Sure, you're right, I expect LE to have exploits for all popular operating systems, and they probably have off-the-shelf software from some private contractor that does this for Windows, with a nod and wink from Microsoft no doubt.

But that isn't a news story and no tech people would ever raise an eyebrow at the thought of Windows having a backdoor.

The thing is that Skype is on all platforms, especially Linux, which is regarded generally as being a lot more secure than anything else apart from BSD. Nearly every piece of software on a Linux box is open source. About the only propriety software you could count on being there, is Skype. So as such it's the perfect vehicle for leveraging a backdoor into a system, for this reason:

If Skype was a piece of software running surreptitiously then it would definitely have been noticed by now. The key thing, the "gotcha" as it were, is that in practice Skype is running all the time anyway because most users like it that way. That always on software, therefore, has pretty much permanent access to your keystrokes whether or not they are intended for Skype, and unfortunately, as the article says, this is exceptionally tough to counter. It's the kind of thing I'd have expected SELinux to forbid, but apparently not according to the author. It's the perfect disguise for a state keylogger.

Interesting article pine, it could explain this whole Skype keylogging thing but as I said before, if it were doing it, it would also be doing it while you're not running it. And your article is only about Linux, does the same work on other OS's as well?

I'm not sure, but I think it was said that windows Vista had some protection mechanism. Talk about irony.
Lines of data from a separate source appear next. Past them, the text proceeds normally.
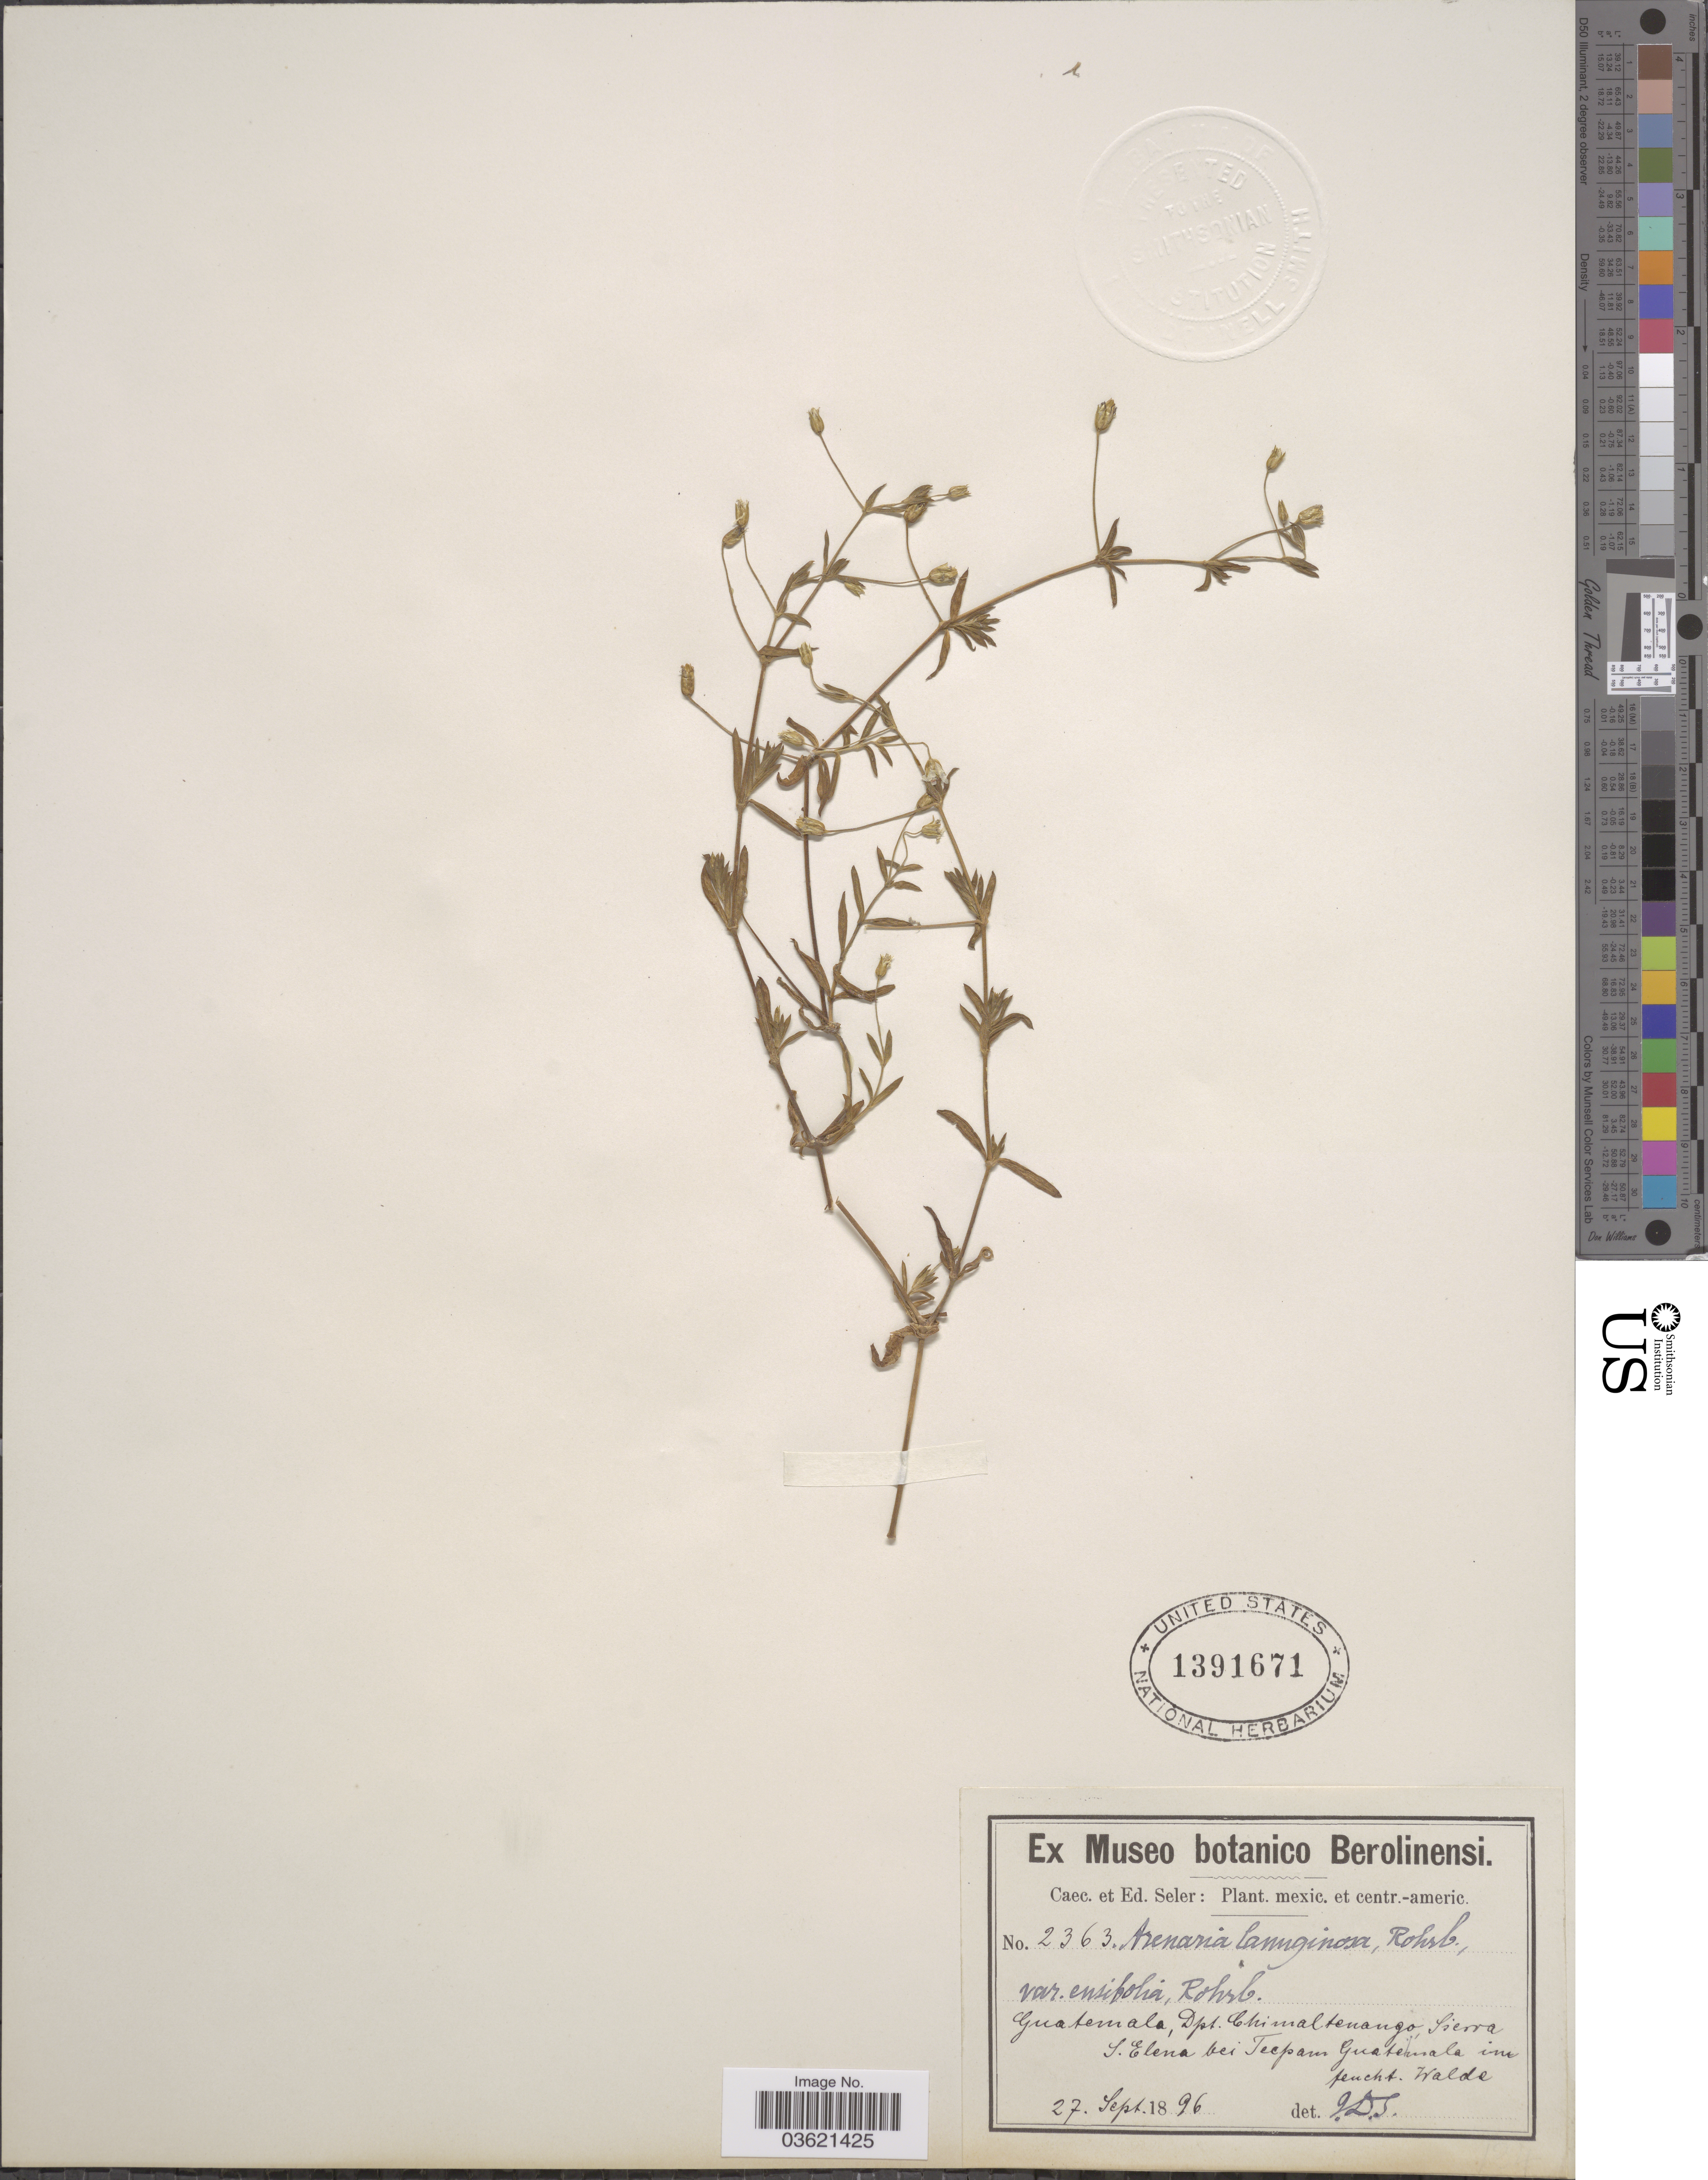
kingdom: Plantae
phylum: Tracheophyta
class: Magnoliopsida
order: Caryophyllales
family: Caryophyllaceae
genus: Arenaria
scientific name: Arenaria guatemalensis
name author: Standl. ex Steyerm.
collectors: C. Seler & E. G. Seler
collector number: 2363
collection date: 1896-09-27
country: Guatemala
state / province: Chimaltenango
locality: Dpt. Chimaltenango, Sierra S. Elena bei Tecpam Guatemala im feucht. Walde.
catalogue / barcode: US 1391671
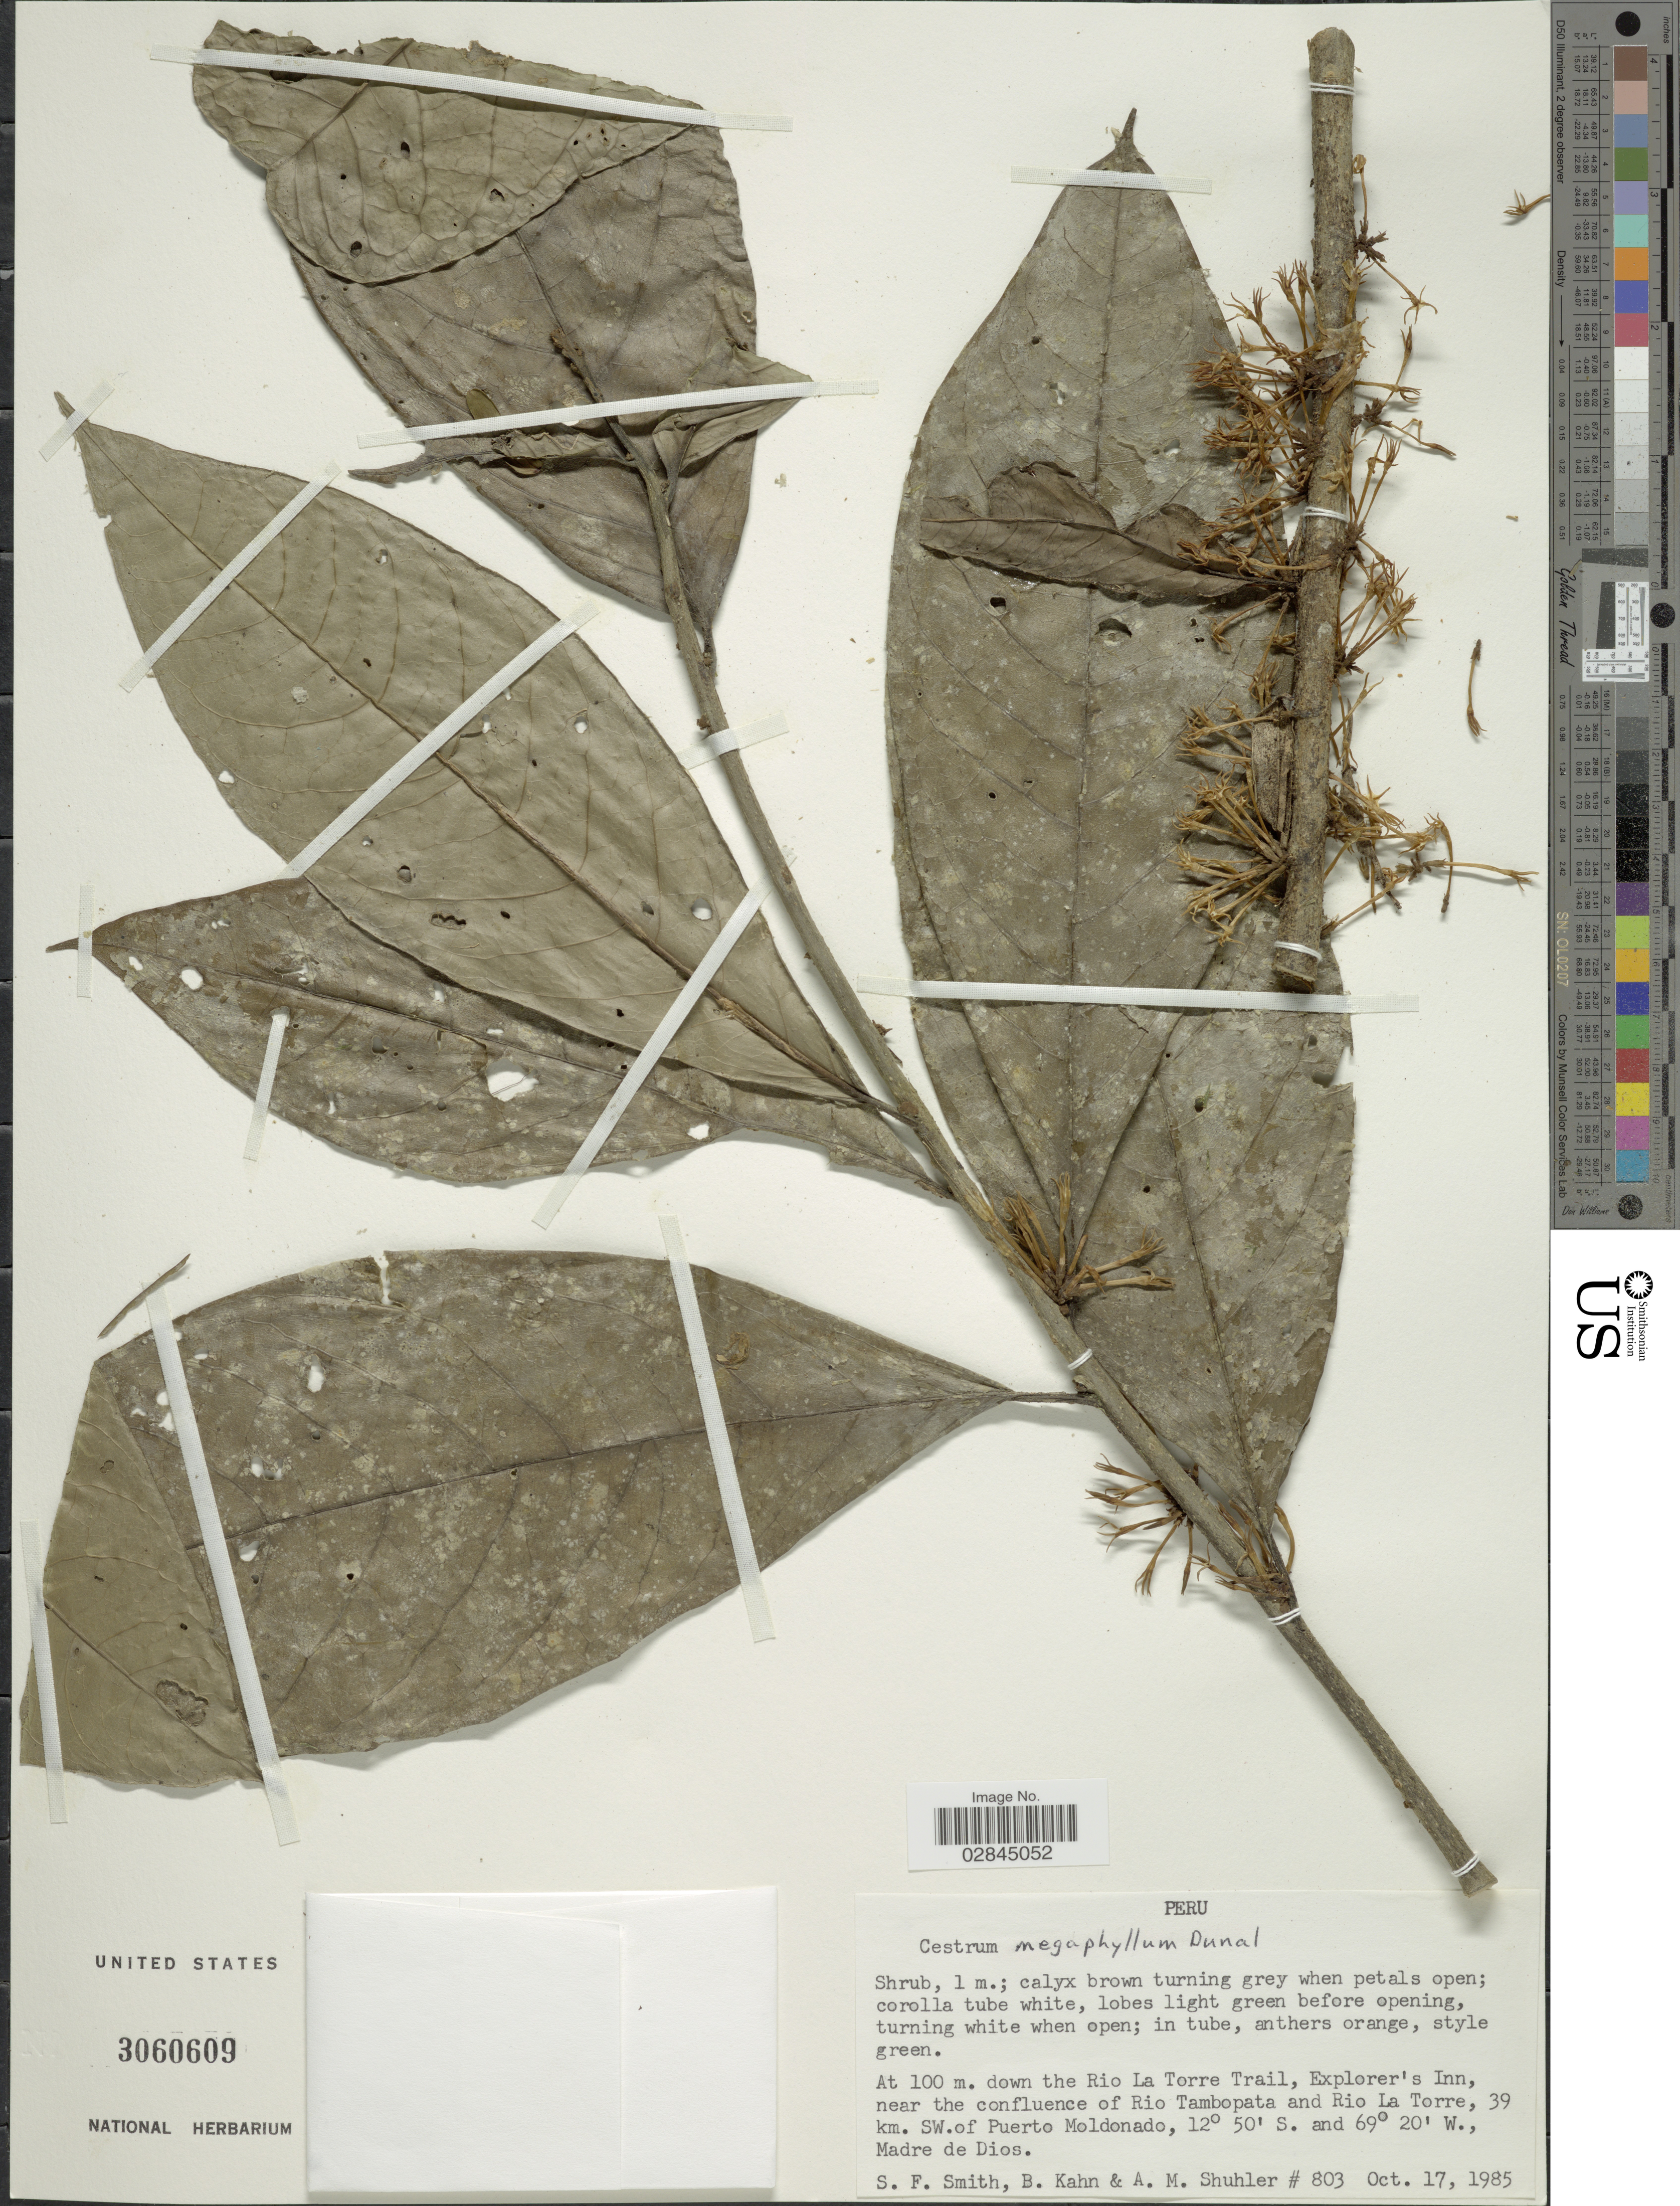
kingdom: Plantae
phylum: Tracheophyta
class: Magnoliopsida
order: Solanales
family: Solanaceae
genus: Cestrum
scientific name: Cestrum schlechtendahlii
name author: G. Don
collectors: S.F. Smith, B. Kahn & A. Shuhler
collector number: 803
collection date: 1985-10-17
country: Peru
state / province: Madre de Dios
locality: At 100 m. down the Rio La Torre Trail, Explorer's Inn, near the confluence of Rio Tambopata and Rio La Torre, 39 km. SW. of Puerto Moldonado.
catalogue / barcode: US 3060609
Don't recommend y'all install Vista! ;)
I get how Skype would be the one application monitoring everything now, I wasn't thinking of Linux when you first stated that. I didn't even know it was available on Linux. I understand your suspicions now and they seem pretty well founded. What's BSD and why is it safer than Linux? And what's Qubes?
An operating system called openbsd.  All the techies on on previous drug market places I was on years ago before the road was around raved about it and how secure it is.  I never got into it myself.
Title: Re: Linux GUI isolation, concerns about Skype-as-keylogger
Post by: SelfSovereignty on April 28, 2013, 12:47 am
I get how Skype would be the one application monitoring everything now, I wasn't thinking of Linux when you first stated that. I didn't even know it was available on Linux. I understand your suspicions now and they seem pretty well founded. What's BSD and why is it safer than Linux? And what's Qubes?
An operating system called openbsd.  All the techies on on previous drug market places I was on years ago before the road was around raved about it and how secure it is.  I never got into it myself.

It started at Berkeley I think.  Turned into OpenBSD, FreeBSD, and NetBSD.  They're basically to Linux as Linux is to Windows.  Sorta.  ... yeah, not really, that doesn't work.  Maybe in popularity, but that's all.

Basically it's a Linux system, except the kernel isn't Linux -- it's a BSD.  I've never tried one myself, but as Jack here says, I've seen people saying they're more secure than Linux the entire time I've used Linux.  Whether there's any truth to that I can't say.  It may be that it was once true, but with the greater activity around the Linux kernel you'd think that would have changed by now.